Human pose keypoint data
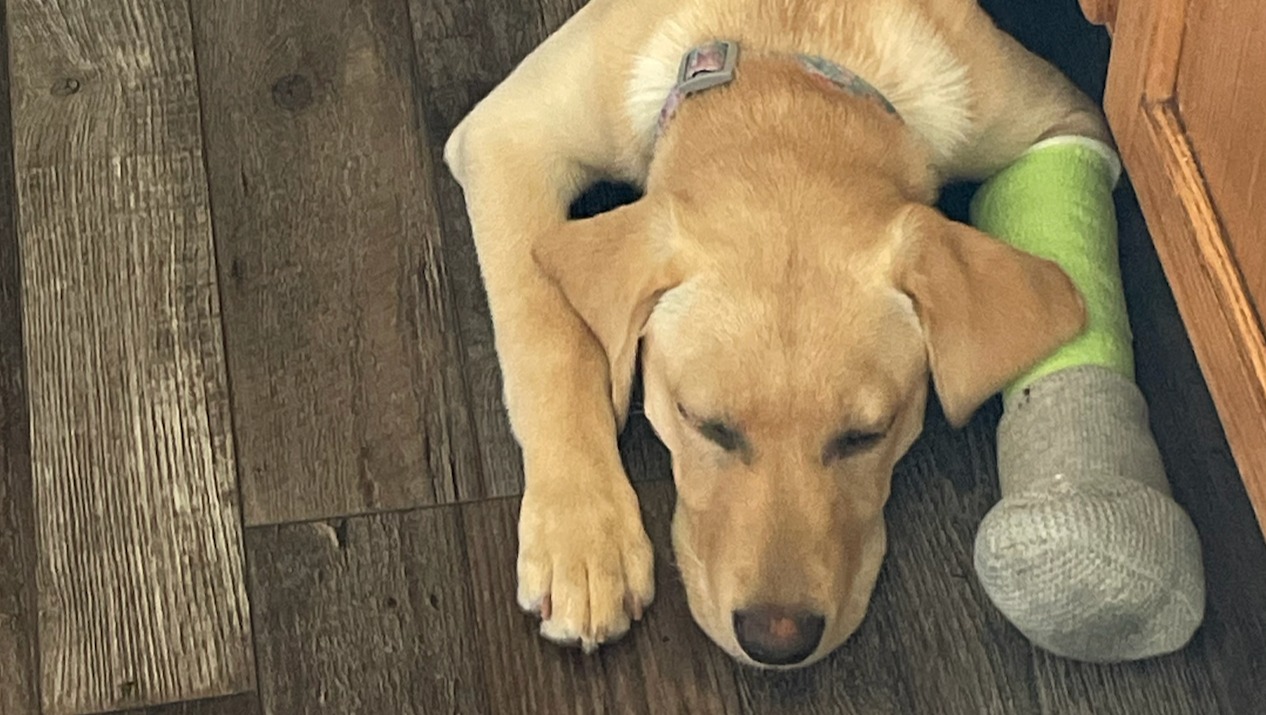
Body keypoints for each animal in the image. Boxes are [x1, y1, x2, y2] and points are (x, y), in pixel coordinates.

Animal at [444, 0, 1106, 668]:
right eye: (702, 423)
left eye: (867, 436)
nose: (777, 641)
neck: (787, 58)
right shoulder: (506, 133)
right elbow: (546, 331)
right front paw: (582, 542)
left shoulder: (1065, 118)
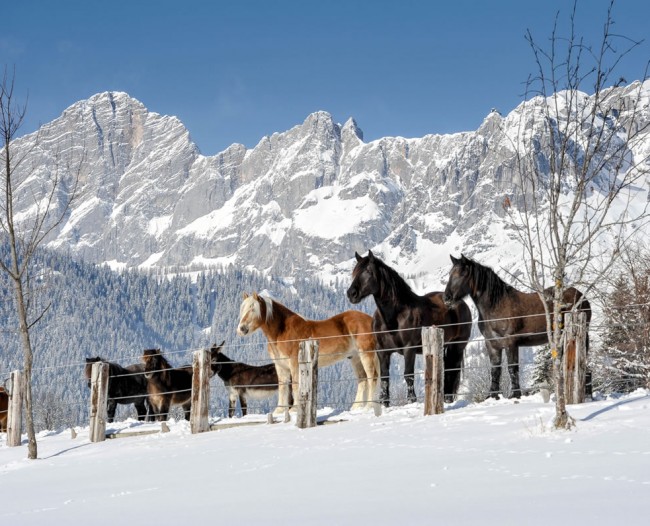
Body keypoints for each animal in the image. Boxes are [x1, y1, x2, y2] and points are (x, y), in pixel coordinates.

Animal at [235, 292, 380, 416]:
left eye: (253, 309)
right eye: (243, 309)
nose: (241, 329)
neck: (282, 331)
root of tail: (370, 319)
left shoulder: (295, 363)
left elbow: (295, 385)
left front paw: (294, 409)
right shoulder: (281, 366)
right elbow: (283, 387)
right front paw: (279, 411)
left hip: (366, 354)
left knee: (371, 377)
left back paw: (369, 406)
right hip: (355, 357)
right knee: (362, 380)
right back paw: (356, 407)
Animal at [344, 252, 470, 408]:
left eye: (368, 271)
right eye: (354, 272)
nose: (351, 294)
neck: (395, 316)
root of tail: (460, 303)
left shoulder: (409, 349)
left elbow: (408, 375)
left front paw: (411, 400)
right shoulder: (382, 351)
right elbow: (385, 377)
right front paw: (384, 403)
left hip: (458, 346)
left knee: (453, 370)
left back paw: (447, 399)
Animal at [440, 256, 588, 400]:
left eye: (462, 273)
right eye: (450, 273)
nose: (446, 298)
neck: (496, 306)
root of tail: (582, 296)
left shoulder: (511, 342)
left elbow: (512, 368)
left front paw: (515, 395)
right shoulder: (492, 344)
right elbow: (495, 370)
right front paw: (492, 396)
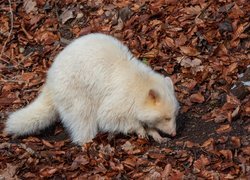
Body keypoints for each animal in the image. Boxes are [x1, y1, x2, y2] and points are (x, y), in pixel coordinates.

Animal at [4, 33, 180, 144]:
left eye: (173, 115)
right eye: (166, 117)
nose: (174, 133)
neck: (141, 82)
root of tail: (50, 82)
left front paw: (155, 133)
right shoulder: (121, 97)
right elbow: (109, 116)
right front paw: (140, 129)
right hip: (74, 91)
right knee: (82, 116)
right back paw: (87, 141)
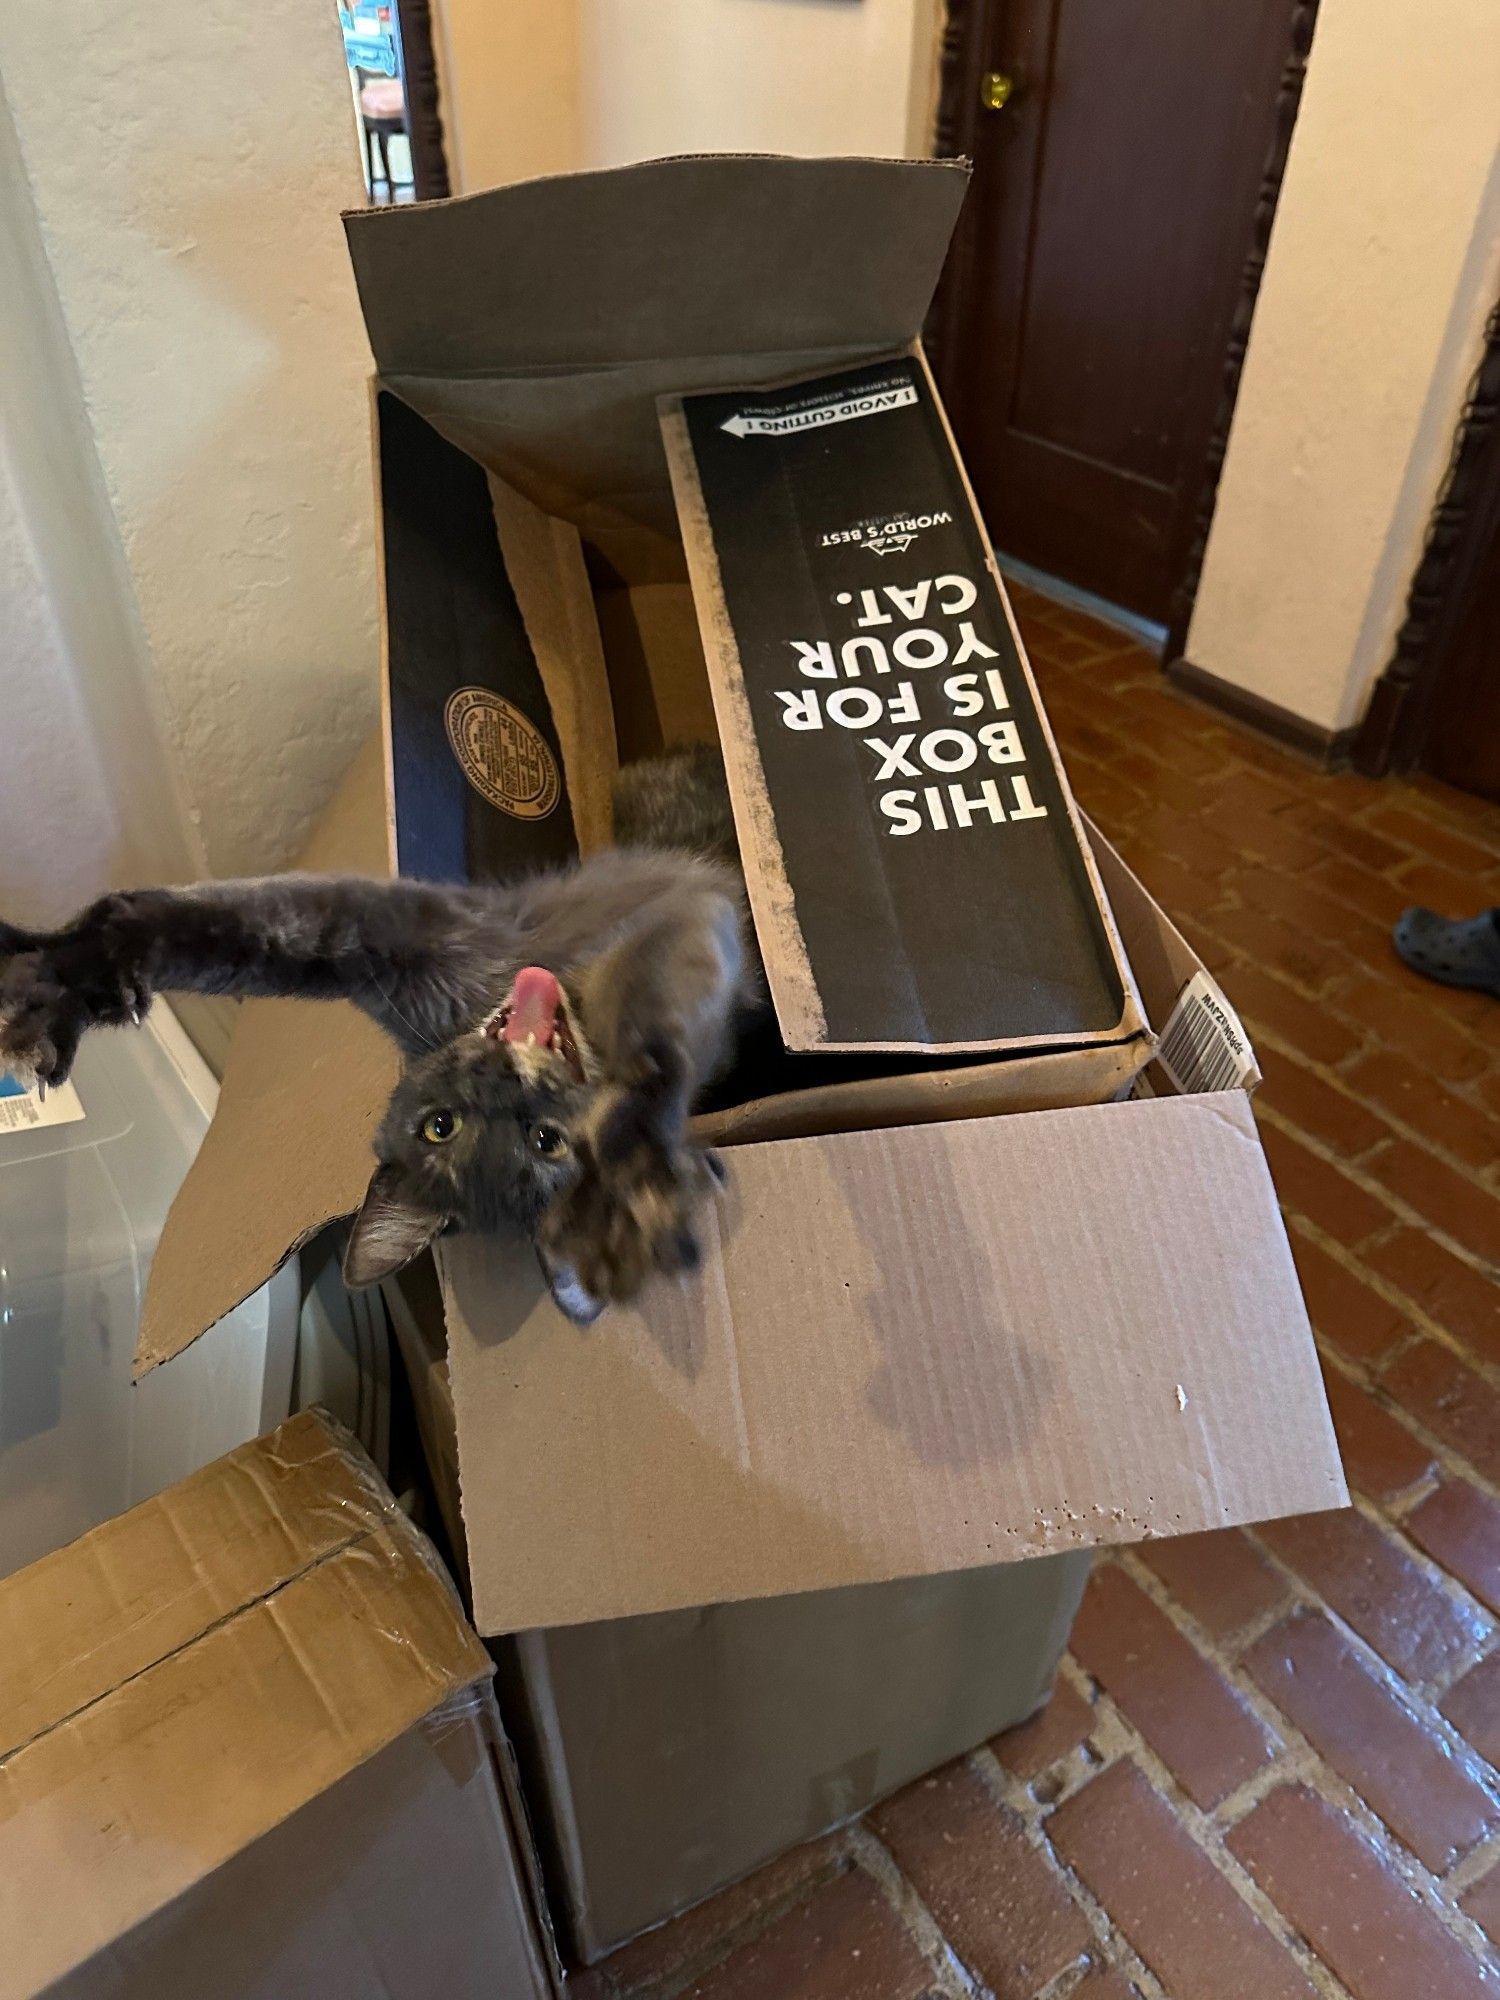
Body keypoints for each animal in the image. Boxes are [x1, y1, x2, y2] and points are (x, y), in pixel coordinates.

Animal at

YOUR TASK
Whenever a line of the entries contains "back", it counts toward the total; state that total alone.

SOLUTION TO THIS EXERCISE
4